__Records provided__
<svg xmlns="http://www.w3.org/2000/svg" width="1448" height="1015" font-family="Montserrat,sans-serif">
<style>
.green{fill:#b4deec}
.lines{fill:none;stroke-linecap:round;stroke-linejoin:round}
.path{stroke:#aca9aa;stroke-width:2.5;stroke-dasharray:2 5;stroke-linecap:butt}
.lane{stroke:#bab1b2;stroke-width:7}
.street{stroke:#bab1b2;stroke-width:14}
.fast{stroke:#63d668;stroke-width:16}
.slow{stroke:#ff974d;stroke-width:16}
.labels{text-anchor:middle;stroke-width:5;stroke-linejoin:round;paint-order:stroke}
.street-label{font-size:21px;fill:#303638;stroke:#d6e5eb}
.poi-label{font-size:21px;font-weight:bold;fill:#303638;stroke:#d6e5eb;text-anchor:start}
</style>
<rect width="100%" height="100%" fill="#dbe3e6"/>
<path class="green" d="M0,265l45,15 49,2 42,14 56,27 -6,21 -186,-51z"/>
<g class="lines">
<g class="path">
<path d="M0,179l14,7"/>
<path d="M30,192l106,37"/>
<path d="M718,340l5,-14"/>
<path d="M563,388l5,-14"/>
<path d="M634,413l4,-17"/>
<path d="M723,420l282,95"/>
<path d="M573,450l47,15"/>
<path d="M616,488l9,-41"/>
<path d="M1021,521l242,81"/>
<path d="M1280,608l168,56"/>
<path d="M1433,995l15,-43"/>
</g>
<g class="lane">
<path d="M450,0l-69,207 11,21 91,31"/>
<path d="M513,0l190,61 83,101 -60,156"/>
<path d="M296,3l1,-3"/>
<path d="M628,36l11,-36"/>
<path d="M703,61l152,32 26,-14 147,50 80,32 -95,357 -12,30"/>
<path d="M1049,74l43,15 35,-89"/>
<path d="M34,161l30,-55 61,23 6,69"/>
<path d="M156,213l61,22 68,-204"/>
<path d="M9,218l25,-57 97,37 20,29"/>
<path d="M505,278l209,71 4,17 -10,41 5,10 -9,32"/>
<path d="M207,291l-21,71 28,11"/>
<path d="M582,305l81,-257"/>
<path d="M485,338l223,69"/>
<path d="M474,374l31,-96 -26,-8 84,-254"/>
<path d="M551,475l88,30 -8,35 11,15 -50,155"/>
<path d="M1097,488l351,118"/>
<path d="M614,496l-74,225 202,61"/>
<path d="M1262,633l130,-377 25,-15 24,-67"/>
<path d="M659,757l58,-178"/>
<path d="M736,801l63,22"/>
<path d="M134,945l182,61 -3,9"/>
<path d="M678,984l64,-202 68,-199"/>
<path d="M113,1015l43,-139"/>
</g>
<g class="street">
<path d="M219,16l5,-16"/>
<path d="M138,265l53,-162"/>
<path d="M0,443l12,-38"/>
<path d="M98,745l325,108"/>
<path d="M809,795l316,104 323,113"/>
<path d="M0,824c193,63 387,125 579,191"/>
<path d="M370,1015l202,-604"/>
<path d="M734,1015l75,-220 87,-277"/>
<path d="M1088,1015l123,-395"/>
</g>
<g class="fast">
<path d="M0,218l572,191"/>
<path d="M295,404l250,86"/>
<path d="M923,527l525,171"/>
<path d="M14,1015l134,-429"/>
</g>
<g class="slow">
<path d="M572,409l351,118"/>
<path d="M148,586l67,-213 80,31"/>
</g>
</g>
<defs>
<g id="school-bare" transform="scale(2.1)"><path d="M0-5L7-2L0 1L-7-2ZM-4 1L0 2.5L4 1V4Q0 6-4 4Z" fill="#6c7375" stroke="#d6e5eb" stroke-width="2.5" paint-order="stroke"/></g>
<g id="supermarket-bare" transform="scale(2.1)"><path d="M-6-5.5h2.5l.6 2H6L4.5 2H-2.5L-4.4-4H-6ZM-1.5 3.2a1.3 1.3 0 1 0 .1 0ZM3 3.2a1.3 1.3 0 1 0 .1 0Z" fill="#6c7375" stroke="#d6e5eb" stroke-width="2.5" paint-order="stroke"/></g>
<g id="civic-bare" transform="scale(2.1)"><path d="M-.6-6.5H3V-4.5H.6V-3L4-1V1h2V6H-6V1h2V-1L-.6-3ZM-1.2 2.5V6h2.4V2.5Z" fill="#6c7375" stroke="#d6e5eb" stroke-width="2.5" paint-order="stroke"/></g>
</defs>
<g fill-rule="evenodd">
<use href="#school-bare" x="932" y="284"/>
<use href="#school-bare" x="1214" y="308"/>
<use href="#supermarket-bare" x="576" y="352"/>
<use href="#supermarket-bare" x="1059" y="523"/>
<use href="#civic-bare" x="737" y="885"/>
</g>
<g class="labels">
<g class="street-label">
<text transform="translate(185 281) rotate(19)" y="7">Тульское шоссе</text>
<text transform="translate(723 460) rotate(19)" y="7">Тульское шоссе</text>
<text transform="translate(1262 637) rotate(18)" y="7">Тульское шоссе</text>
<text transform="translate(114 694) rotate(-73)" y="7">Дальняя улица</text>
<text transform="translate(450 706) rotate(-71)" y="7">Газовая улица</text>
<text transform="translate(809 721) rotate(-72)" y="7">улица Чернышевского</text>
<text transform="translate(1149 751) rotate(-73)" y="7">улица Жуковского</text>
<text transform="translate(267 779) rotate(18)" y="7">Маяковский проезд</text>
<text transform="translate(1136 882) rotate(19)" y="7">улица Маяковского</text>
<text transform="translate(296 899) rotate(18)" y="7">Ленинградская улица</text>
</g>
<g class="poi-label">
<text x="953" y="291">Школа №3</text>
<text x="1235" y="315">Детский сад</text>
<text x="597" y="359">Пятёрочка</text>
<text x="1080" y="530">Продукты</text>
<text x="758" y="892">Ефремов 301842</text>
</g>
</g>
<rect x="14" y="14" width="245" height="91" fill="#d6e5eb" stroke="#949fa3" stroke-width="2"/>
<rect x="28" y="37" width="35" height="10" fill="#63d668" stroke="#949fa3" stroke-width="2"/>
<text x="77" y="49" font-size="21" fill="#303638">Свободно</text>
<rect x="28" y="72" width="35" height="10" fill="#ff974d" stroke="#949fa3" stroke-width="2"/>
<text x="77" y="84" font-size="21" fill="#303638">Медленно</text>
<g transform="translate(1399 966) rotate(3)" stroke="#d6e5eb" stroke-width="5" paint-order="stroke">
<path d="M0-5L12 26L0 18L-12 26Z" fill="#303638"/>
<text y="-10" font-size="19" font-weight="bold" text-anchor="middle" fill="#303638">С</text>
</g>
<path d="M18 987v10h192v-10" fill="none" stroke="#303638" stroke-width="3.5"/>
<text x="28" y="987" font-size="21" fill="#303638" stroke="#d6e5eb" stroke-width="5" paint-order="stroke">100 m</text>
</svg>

__Task description__
Every line of the data above should be copied exactly.

__Response area__
<svg xmlns="http://www.w3.org/2000/svg" width="1448" height="1015" font-family="Montserrat,sans-serif">
<style>
.green{fill:#b4deec}
.lines{fill:none;stroke-linecap:round;stroke-linejoin:round}
.path{stroke:#aca9aa;stroke-width:2.5;stroke-dasharray:2 5;stroke-linecap:butt}
.lane{stroke:#bab1b2;stroke-width:7}
.street{stroke:#bab1b2;stroke-width:14}
.fast{stroke:#63d668;stroke-width:16}
.slow{stroke:#ff974d;stroke-width:16}
.labels{text-anchor:middle;stroke-width:5;stroke-linejoin:round;paint-order:stroke}
.street-label{font-size:21px;fill:#303638;stroke:#d6e5eb}
.poi-label{font-size:21px;font-weight:bold;fill:#303638;stroke:#d6e5eb;text-anchor:start}
</style>
<rect width="100%" height="100%" fill="#dbe3e6"/>
<path class="green" d="M0,265l45,15 49,2 42,14 56,27 -6,21 -186,-51z"/>
<g class="lines">
<g class="path">
<path d="M0,179l14,7"/>
<path d="M30,192l106,37"/>
<path d="M718,340l5,-14"/>
<path d="M563,388l5,-14"/>
<path d="M634,413l4,-17"/>
<path d="M723,420l282,95"/>
<path d="M573,450l47,15"/>
<path d="M616,488l9,-41"/>
<path d="M1021,521l242,81"/>
<path d="M1280,608l168,56"/>
<path d="M1433,995l15,-43"/>
</g>
<g class="lane">
<path d="M450,0l-69,207 11,21 91,31"/>
<path d="M513,0l190,61 83,101 -60,156"/>
<path d="M296,3l1,-3"/>
<path d="M628,36l11,-36"/>
<path d="M703,61l152,32 26,-14 147,50 80,32 -95,357 -12,30"/>
<path d="M1049,74l43,15 35,-89"/>
<path d="M34,161l30,-55 61,23 6,69"/>
<path d="M156,213l61,22 68,-204"/>
<path d="M9,218l25,-57 97,37 20,29"/>
<path d="M505,278l209,71 4,17 -10,41 5,10 -9,32"/>
<path d="M207,291l-21,71 28,11"/>
<path d="M582,305l81,-257"/>
<path d="M485,338l223,69"/>
<path d="M474,374l31,-96 -26,-8 84,-254"/>
<path d="M551,475l88,30 -8,35 11,15 -50,155"/>
<path d="M1097,488l351,118"/>
<path d="M614,496l-74,225 202,61"/>
<path d="M1262,633l130,-377 25,-15 24,-67"/>
<path d="M659,757l58,-178"/>
<path d="M736,801l63,22"/>
<path d="M134,945l182,61 -3,9"/>
<path d="M678,984l64,-202 68,-199"/>
<path d="M113,1015l43,-139"/>
</g>
<g class="street">
<path d="M219,16l5,-16"/>
<path d="M138,265l53,-162"/>
<path d="M0,443l12,-38"/>
<path d="M98,745l325,108"/>
<path d="M809,795l316,104 323,113"/>
<path d="M0,824c193,63 387,125 579,191"/>
<path d="M370,1015l202,-604"/>
<path d="M734,1015l75,-220 87,-277"/>
<path d="M1088,1015l123,-395"/>
</g>
<g class="fast">
<path d="M0,218l572,191"/>
<path d="M295,404l250,86"/>
<path d="M923,527l525,171"/>
<path d="M14,1015l134,-429"/>
</g>
<g class="slow">
<path d="M572,409l351,118"/>
<path d="M148,586l67,-213 80,31"/>
</g>
</g>
<defs>
<g id="school-bare" transform="scale(2.1)"><path d="M0-5L7-2L0 1L-7-2ZM-4 1L0 2.5L4 1V4Q0 6-4 4Z" fill="#6c7375" stroke="#d6e5eb" stroke-width="2.5" paint-order="stroke"/></g>
<g id="supermarket-bare" transform="scale(2.1)"><path d="M-6-5.5h2.5l.6 2H6L4.5 2H-2.5L-4.4-4H-6ZM-1.5 3.2a1.3 1.3 0 1 0 .1 0ZM3 3.2a1.3 1.3 0 1 0 .1 0Z" fill="#6c7375" stroke="#d6e5eb" stroke-width="2.5" paint-order="stroke"/></g>
<g id="civic-bare" transform="scale(2.1)"><path d="M-.6-6.5H3V-4.5H.6V-3L4-1V1h2V6H-6V1h2V-1L-.6-3ZM-1.2 2.5V6h2.4V2.5Z" fill="#6c7375" stroke="#d6e5eb" stroke-width="2.5" paint-order="stroke"/></g>
</defs>
<g fill-rule="evenodd">
<use href="#school-bare" x="932" y="284"/>
<use href="#school-bare" x="1214" y="308"/>
<use href="#supermarket-bare" x="576" y="352"/>
<use href="#supermarket-bare" x="1059" y="523"/>
<use href="#civic-bare" x="737" y="885"/>
</g>
<g class="labels">
<g class="street-label">
<text transform="translate(185 281) rotate(19)" y="7">Тульское шоссе</text>
<text transform="translate(723 460) rotate(19)" y="7">Тульское шоссе</text>
<text transform="translate(1262 637) rotate(18)" y="7">Тульское шоссе</text>
<text transform="translate(114 694) rotate(-73)" y="7">Дальняя улица</text>
<text transform="translate(450 706) rotate(-71)" y="7">Газовая улица</text>
<text transform="translate(809 721) rotate(-72)" y="7">улица Чернышевского</text>
<text transform="translate(1149 751) rotate(-73)" y="7">улица Жуковского</text>
<text transform="translate(267 779) rotate(18)" y="7">Маяковский проезд</text>
<text transform="translate(1136 882) rotate(19)" y="7">улица Маяковского</text>
<text transform="translate(296 899) rotate(18)" y="7">Ленинградская улица</text>
</g>
<g class="poi-label">
<text x="953" y="291">Школа №3</text>
<text x="1235" y="315">Детский сад</text>
<text x="597" y="359">Пятёрочка</text>
<text x="1080" y="530">Продукты</text>
<text x="758" y="892">Ефремов 301842</text>
</g>
</g>
<rect x="14" y="14" width="245" height="91" fill="#d6e5eb" stroke="#949fa3" stroke-width="2"/>
<rect x="28" y="37" width="35" height="10" fill="#63d668" stroke="#949fa3" stroke-width="2"/>
<text x="77" y="49" font-size="21" fill="#303638">Свободно</text>
<rect x="28" y="72" width="35" height="10" fill="#ff974d" stroke="#949fa3" stroke-width="2"/>
<text x="77" y="84" font-size="21" fill="#303638">Медленно</text>
<g transform="translate(1399 966) rotate(3)" stroke="#d6e5eb" stroke-width="5" paint-order="stroke">
<path d="M0-5L12 26L0 18L-12 26Z" fill="#303638"/>
<text y="-10" font-size="19" font-weight="bold" text-anchor="middle" fill="#303638">С</text>
</g>
<path d="M18 987v10h192v-10" fill="none" stroke="#303638" stroke-width="3.5"/>
<text x="28" y="987" font-size="21" fill="#303638" stroke="#d6e5eb" stroke-width="5" paint-order="stroke">100 m</text>
</svg>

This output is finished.